The Rifles have just been out in Afghanistan. What made their tour successful was training together. The people in the Rifles joined together, commissioned together and went through the battle camps together. They were there together. I was interested to hear the Secretary of State say that the programme would be put back as quickly as possible, but we have troops training all the time to go. Even specialists in the Territorial Army train as formed units, and they go as formed units.

If we send a trooper out-I will give the Minister an example in a second-without knowing that unit or the blokes behind it, we will have problems. I have experience of that from 1990, when my regiment was in Germany, mech training-in other words, in armoured cars. The Gulf war came along, and the 3rd Battalion the Fusiliers was told that it was being deployed, but it did not have the men. We were in Aachen, where we were rung up and asked, "Could you supply a company of troops immediately?" The colonel came and said, "I need roughly 150 men to go to Iraq." We were only on a two-week camp. The blokes put their hands up almost to a man to go with the battalion-and the Minister will remember that that battalion had a friendly fire incident in the Gulf war.

Those men did not shirk; they went out. The reason why the colonel could do that was that the men in that unit knew each other. They could join the battalion because they knew what they would have to do. The company commanders who were there at the time said that they were superb. In fact, Lord Bramall recently quoted an officer who said at the time, "Thank goodness for the Territorial Army." We make the difference when the difference is required.

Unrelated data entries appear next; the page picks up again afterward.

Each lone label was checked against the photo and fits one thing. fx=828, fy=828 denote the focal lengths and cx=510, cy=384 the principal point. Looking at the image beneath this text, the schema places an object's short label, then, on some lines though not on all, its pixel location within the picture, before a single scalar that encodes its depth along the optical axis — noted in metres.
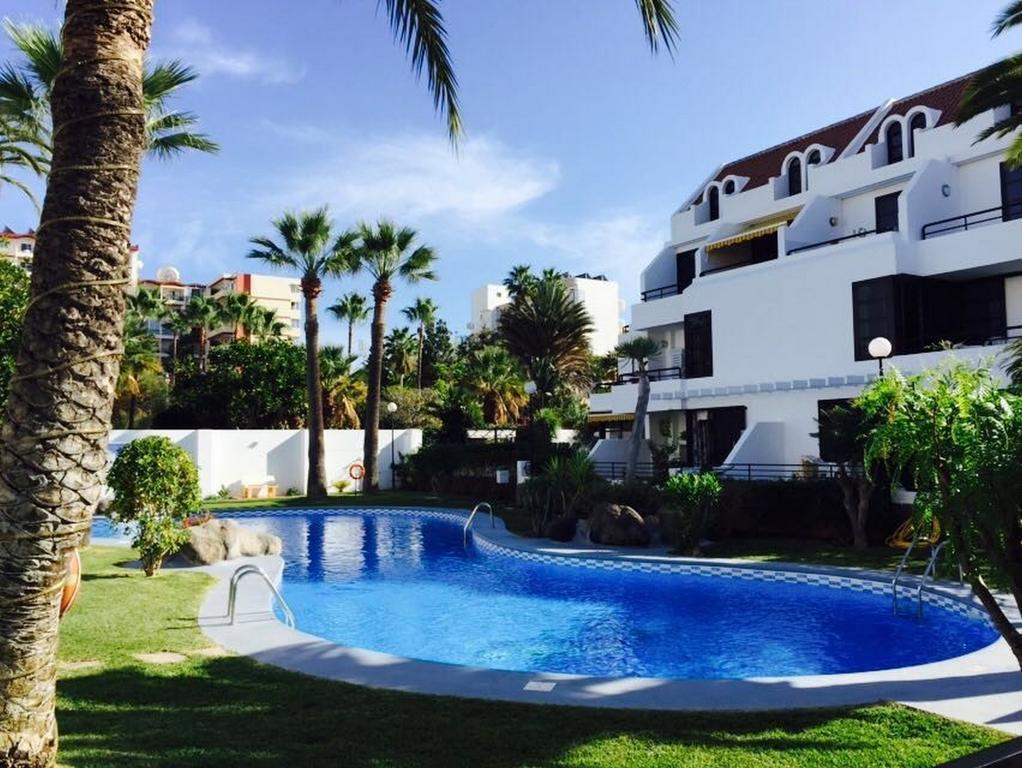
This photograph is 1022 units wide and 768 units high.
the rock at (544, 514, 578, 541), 21.03
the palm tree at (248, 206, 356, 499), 33.09
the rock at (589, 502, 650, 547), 19.66
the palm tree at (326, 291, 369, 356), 55.31
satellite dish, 95.81
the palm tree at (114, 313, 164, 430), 45.12
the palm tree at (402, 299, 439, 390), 64.12
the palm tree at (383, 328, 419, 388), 62.06
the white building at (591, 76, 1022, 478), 22.56
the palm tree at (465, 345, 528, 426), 46.94
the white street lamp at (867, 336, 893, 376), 16.70
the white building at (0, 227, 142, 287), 89.28
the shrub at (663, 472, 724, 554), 18.03
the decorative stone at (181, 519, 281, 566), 17.23
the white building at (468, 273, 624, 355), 85.00
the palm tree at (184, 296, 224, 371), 57.19
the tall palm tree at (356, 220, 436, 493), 35.34
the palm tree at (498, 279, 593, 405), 45.69
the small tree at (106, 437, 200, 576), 14.89
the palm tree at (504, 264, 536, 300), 53.57
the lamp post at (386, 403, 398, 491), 39.47
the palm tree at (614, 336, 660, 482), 25.33
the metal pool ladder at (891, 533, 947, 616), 11.90
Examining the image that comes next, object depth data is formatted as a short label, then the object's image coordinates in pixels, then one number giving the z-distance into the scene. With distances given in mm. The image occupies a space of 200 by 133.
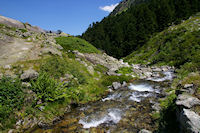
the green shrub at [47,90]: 8570
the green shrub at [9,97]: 6744
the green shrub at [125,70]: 18114
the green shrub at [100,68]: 17625
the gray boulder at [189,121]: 4100
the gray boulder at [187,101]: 5347
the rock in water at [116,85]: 13531
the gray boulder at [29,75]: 9188
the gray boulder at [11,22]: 27181
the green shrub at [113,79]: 14352
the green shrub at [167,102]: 7657
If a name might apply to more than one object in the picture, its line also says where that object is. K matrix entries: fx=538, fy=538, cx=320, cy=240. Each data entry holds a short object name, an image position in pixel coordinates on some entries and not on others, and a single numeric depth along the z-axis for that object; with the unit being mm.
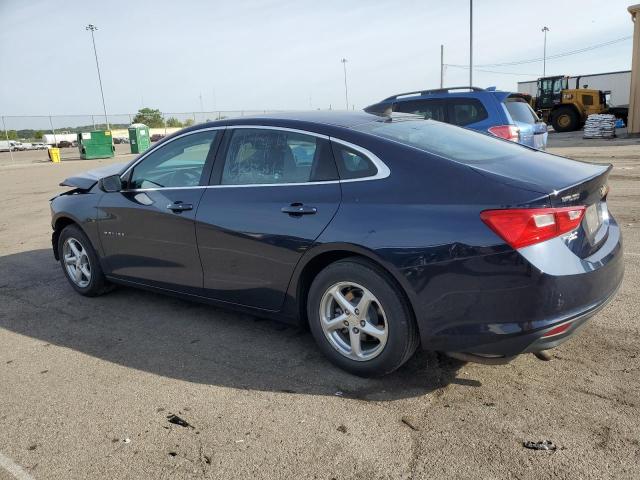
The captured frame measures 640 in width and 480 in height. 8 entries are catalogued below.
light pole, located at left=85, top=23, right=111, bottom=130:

However, it goes beyond that. When we go to remembrance parades and see the lords lieutenant doing their thing, or when we see events in our constituencies-we all have the same thing-who is augmenting the regulars? It is the Territorials on parade, because we do not have the resources. Not only are the Territorials the public face of the military a lot of the time, because the troops are away doing other things, but they are the face of recruiting. Let us be honest: the reason why we are recruiting at the moment is the recession. That happened in the '90s, too, when recruiting went up. People will join because they cannot get jobs elsewhere, but that will not last.

Mr. Brazier: Will my hon. Friend give way?

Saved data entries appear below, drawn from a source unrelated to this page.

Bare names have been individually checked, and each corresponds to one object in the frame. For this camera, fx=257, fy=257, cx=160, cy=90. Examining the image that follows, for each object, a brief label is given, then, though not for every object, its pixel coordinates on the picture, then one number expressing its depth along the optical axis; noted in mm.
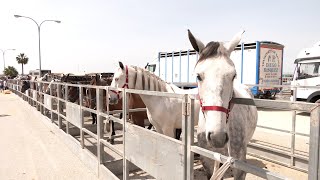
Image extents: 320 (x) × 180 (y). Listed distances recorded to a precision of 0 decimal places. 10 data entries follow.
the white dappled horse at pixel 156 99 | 4539
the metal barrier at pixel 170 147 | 1304
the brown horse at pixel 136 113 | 5926
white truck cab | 12338
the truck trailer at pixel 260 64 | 13781
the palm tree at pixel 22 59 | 84188
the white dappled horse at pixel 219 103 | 1775
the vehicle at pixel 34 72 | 68675
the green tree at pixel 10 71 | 89312
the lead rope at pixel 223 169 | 1828
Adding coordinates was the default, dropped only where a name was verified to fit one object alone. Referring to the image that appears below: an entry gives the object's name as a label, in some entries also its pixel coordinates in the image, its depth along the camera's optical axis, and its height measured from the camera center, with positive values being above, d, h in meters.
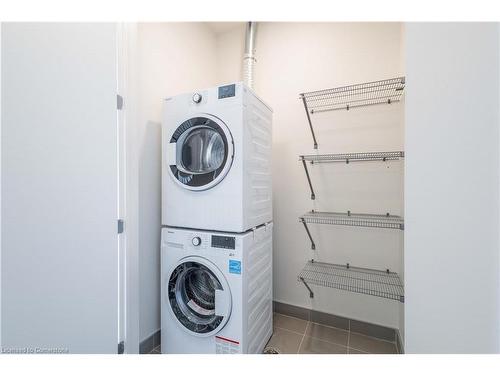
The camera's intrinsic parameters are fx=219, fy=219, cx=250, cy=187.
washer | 1.29 -0.69
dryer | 1.31 +0.17
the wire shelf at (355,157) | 1.58 +0.22
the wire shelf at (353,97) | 1.62 +0.71
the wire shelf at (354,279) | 1.48 -0.71
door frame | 1.25 -0.01
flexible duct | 2.05 +1.25
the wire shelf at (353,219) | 1.48 -0.25
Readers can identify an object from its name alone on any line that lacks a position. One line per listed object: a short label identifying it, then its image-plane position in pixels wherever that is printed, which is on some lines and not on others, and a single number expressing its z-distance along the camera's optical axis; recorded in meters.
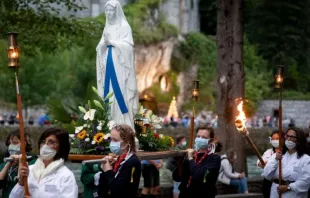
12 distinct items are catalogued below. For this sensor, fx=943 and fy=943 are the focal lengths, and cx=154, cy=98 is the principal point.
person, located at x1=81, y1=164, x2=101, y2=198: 10.29
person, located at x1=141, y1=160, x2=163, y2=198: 18.03
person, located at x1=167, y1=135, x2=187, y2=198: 13.52
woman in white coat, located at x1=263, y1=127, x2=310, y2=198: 12.09
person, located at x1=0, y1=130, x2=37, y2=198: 9.98
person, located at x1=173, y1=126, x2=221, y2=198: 11.31
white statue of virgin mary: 13.69
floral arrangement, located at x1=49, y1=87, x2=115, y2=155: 12.72
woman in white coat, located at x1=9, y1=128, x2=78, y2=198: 8.34
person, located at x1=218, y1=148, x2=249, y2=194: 19.03
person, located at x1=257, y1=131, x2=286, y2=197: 13.43
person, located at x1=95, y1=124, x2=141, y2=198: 9.08
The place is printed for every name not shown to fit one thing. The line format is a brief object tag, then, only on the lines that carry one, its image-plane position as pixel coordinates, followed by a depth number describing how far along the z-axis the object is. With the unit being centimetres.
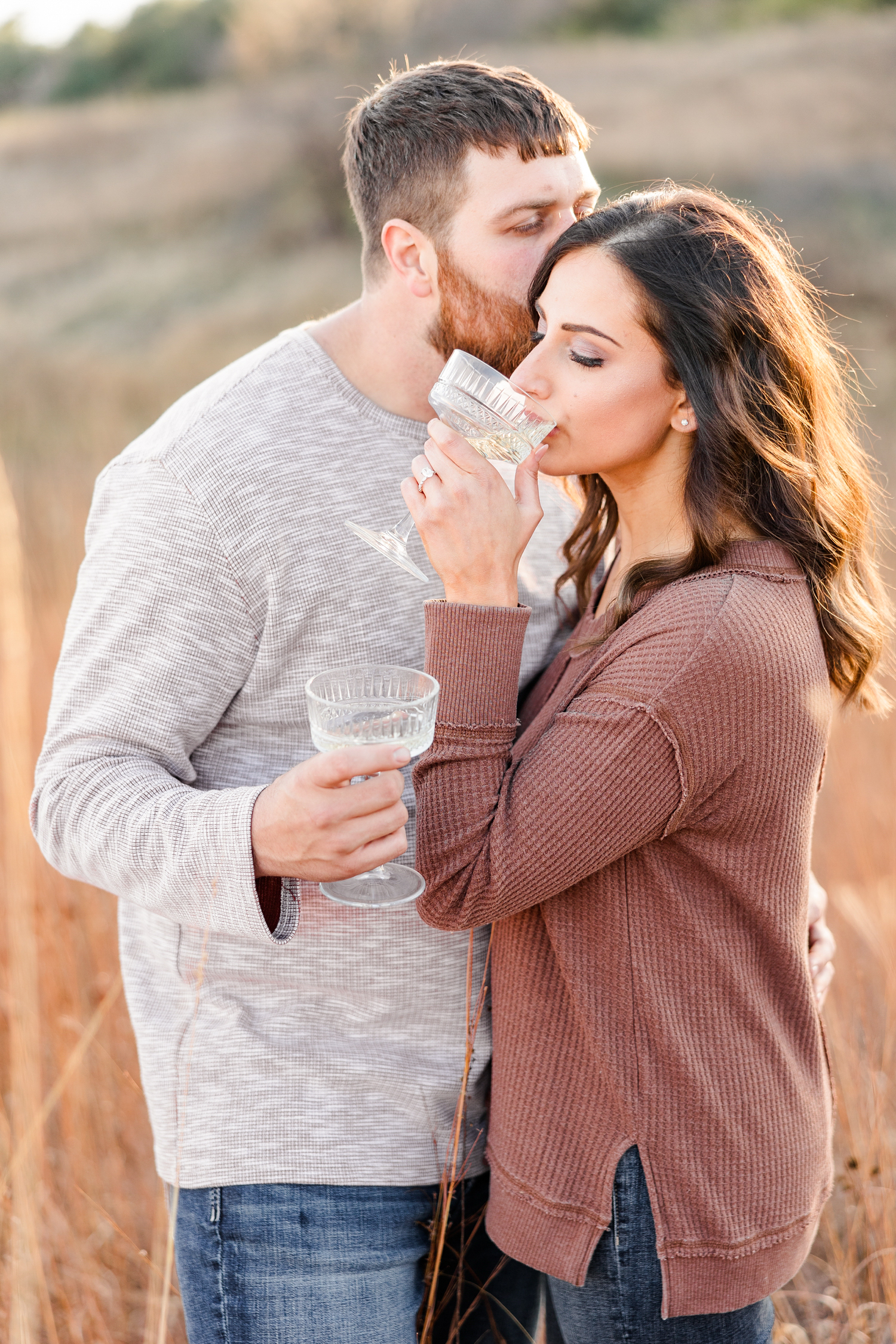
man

Mr. Liddell-Grainger: Of course I will give way to the Parachute Regiment.

Mr. Brazier: I am listening to my hon. Friend's excellent speech. On a longer-term issue, his vital point about formed units appears, to put it mildly, pretty thin in the Cottam review. Although there is much in the review, about properly resourced individual training and so on, that we as a party welcome, if it is the blueprint for the future, would he join me in urging the Government and those on our Front Bench to look hard at getting the idea of formed units more firmly written into the Cottam review?